* [TRY IT] Gather and copy every line in the records below that contains the string "artículo", treating uppercase and lowercase letters as different.
══ RECORDS FOR THIS EXERCISE
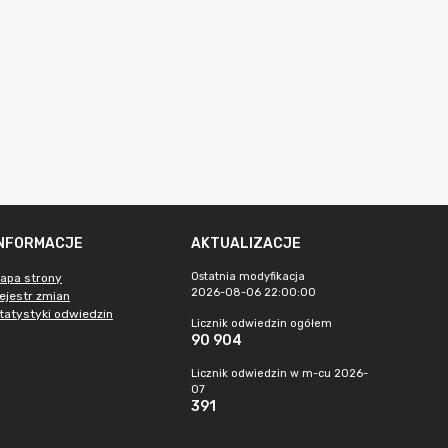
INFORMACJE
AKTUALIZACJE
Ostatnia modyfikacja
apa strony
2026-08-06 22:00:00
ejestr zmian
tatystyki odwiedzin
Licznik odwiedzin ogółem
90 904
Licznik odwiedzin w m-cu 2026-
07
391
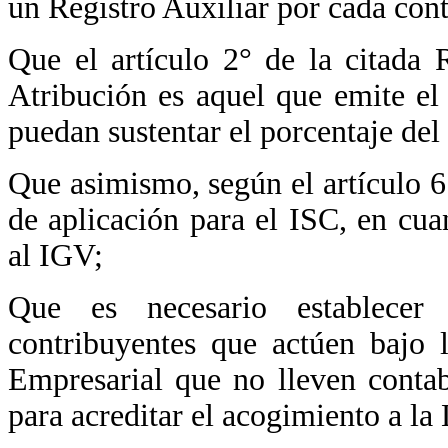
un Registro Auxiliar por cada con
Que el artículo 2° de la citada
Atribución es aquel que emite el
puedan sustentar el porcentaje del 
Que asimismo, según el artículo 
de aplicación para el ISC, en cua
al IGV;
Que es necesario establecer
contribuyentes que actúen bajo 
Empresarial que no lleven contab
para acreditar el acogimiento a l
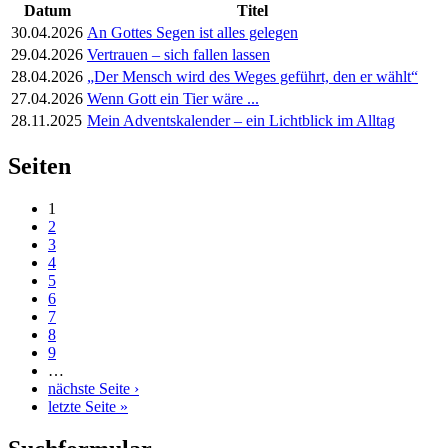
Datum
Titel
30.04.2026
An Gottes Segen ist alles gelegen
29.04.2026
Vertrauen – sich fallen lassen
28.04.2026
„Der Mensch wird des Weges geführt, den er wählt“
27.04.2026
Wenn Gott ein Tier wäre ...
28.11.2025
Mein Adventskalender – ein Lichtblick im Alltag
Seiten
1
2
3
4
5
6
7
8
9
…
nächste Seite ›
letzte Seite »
════
══ RECORDS FOR THIS EXERCISE
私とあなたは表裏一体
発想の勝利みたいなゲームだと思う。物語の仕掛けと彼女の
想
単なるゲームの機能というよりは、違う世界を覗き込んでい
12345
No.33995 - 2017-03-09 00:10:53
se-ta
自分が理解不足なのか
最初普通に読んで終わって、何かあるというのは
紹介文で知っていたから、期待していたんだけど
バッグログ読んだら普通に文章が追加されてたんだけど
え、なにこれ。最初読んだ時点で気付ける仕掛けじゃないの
════
══ RECORDS FOR THIS EXERCISE
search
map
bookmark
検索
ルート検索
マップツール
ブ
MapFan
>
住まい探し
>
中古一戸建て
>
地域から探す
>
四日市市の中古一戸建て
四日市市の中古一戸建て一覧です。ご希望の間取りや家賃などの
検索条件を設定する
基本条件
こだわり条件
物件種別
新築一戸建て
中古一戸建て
════
* [WRITTEN RESPONSE]
Que el artículo 2° de la citada
Que asimismo, según el artículo 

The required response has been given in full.